Plain-text document sources:
┌──

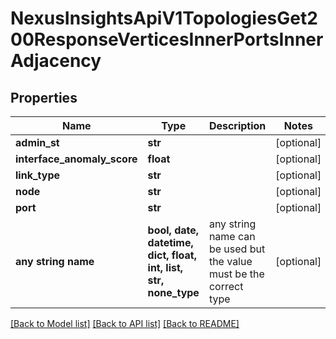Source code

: # NexusInsightsApiV1TopologiesGet200ResponseVerticesInnerPortsInnerAdjacency


## Properties
Name | Type | Description | Notes
------------ | ------------- | ------------- | -------------
**admin_st** | **str** |  | [optional] 
**interface_anomaly_score** | **float** |  | [optional] 
**link_type** | **str** |  | [optional] 
**node** | **str** |  | [optional] 
**port** | **str** |  | [optional] 
**any string name** | **bool, date, datetime, dict, float, int, list, str, none_type** | any string name can be used but the value must be the correct type | [optional]

[[Back to Model list]](../README.md#documentation-for-models) [[Back to API list]](../README.md#documentation-for-api-endpoints) [[Back to README]](../README.md)


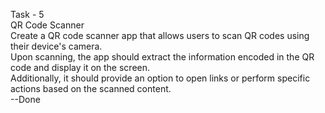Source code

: Task - 5 
<br>
QR Code Scanner
<br>
Create a QR code scanner app that allows users to scan QR codes using their device's camera.<br>
Upon scanning, the app should extract the information encoded in the QR code and display it on the screen.<br>
Additionally, it should provide an option to open links or perform specific actions based on the scanned content.
<br>
--Done






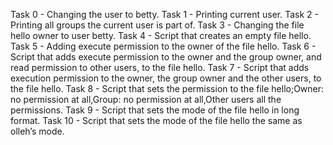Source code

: Task 0 -  Changing the user to betty.
Task 1 - Printing current user.
Task 2 - Printing all groups the current user is part of.
Task 3 - Changing the file hello owner to user betty.
Task 4 - Script that creates an empty file hello.
Task 5 - Adding execute permission to the owner of the file hello.
Task 6 - Script that adds execute permission to the owner and the group owner, and read permission to other users, to the file hello.
Task 7 - Script that adds execution permission to the owner, the group owner and the other users, to the file hello.
Task 8 - Script that sets the permission to the file hello;Owner: no permission at all,Group: no permission at all,Other users all the permissions. 
Task 9 - Script that sets the mode of the file hello in long format.
Task 10 - Script that sets the mode of the file hello the same as olleh’s mode.
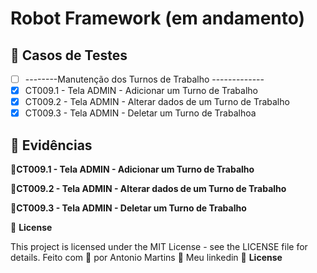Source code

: # Robot Framework (em andamento)

## 🔖 Casos de Testes
- [ ] --------Manutenção dos Turnos de Trabalho -------------
- [X] CT009.1 - Tela ADMIN - Adicionar um Turno de Trabalho
- [X] CT009.2 - Tela ADMIN - Alterar dados de um Turno de Trabalho
- [X] CT009.3 - Tela ADMIN - Deletar um Turno de Trabalhoa

## 🚀 Evidências
🚀**CT009.1 - Tela ADMIN - Adicionar um Turno de Trabalho**

🚀**CT009.2 - Tela ADMIN - Alterar dados de um Turno de Trabalho**

🚀**CT009.3 - Tela ADMIN - Deletar um Turno de Trabalho**

📝 **License**

This project is licensed under the MIT License - see the LICENSE file for details.
Feito com 💜  por Antonio Martins 👋   Meu linkedin
📝 **License**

└──

Description of the task -
Print out every entry above without changing a word, and leave out the pictures.

Solution to this task -
Source code

: # NexusInsightsApiV1TopologiesGet200ResponseVerticesInnerPortsInnerAdjacency


## Properties
Name | Type | Description | Notes
------------ | ------------- | ------------- | -------------
**admin_st** | **str** |  | [optional] 
**interface_anomaly_score** | **float** |  | [optional] 
**link_type** | **str** |  | [optional] 
**node** | **str** |  | [optional] 
**port** | **str** |  | [optional] 
**any string name** | **bool, date, datetime, dict, float, int, list, str, none_type** | any string name can be used but the value must be the correct type | [optional]

[[Back to Model list]](../README.md#documentation-for-models) [[Back to API list]](../README.md#documentation-for-api-endpoints) [[Back to README]](../README.md)


Source code

: Task - 5 
<br>
QR Code Scanner
<br>
Create a QR code scanner app that allows users to scan QR codes using their device's camera.<br>
Upon scanning, the app should extract the information encoded in the QR code and display it on the screen.<br>
Additionally, it should provide an option to open links or perform specific actions based on the scanned content.
<br>
--Done






Source code

: Task 0 -  Changing the user to betty.
Task 1 - Printing current user.
Task 2 - Printing all groups the current user is part of.
Task 3 - Changing the file hello owner to user betty.
Task 4 - Script that creates an empty file hello.
Task 5 - Adding execute permission to the owner of the file hello.
Task 6 - Script that adds execute permission to the owner and the group owner, and read permission to other users, to the file hello.
Task 7 - Script that adds execution permission to the owner, the group owner and the other users, to the file hello.
Task 8 - Script that sets the permission to the file hello;Owner: no permission at all,Group: no permission at all,Other users all the permissions. 
Task 9 - Script that sets the mode of the file hello in long format.
Task 10 - Script that sets the mode of the file hello the same as olleh’s mode.
Source code

: # Robot Framework (em andamento)

## 🔖 Casos de Testes
- [ ] --------Manutenção dos Turnos de Trabalho -------------
- [X] CT009.1 - Tela ADMIN - Adicionar um Turno de Trabalho
- [X] CT009.2 - Tela ADMIN - Alterar dados de um Turno de Trabalho
- [X] CT009.3 - Tela ADMIN - Deletar um Turno de Trabalhoa

## 🚀 Evidências
🚀**CT009.1 - Tela ADMIN - Adicionar um Turno de Trabalho**

🚀**CT009.2 - Tela ADMIN - Alterar dados de um Turno de Trabalho**

🚀**CT009.3 - Tela ADMIN - Deletar um Turno de Trabalho**

📝 **License**

This project is licensed under the MIT License - see the LICENSE file for details.
Feito com 💜  por Antonio Martins 👋   Meu linkedin
📝 **License**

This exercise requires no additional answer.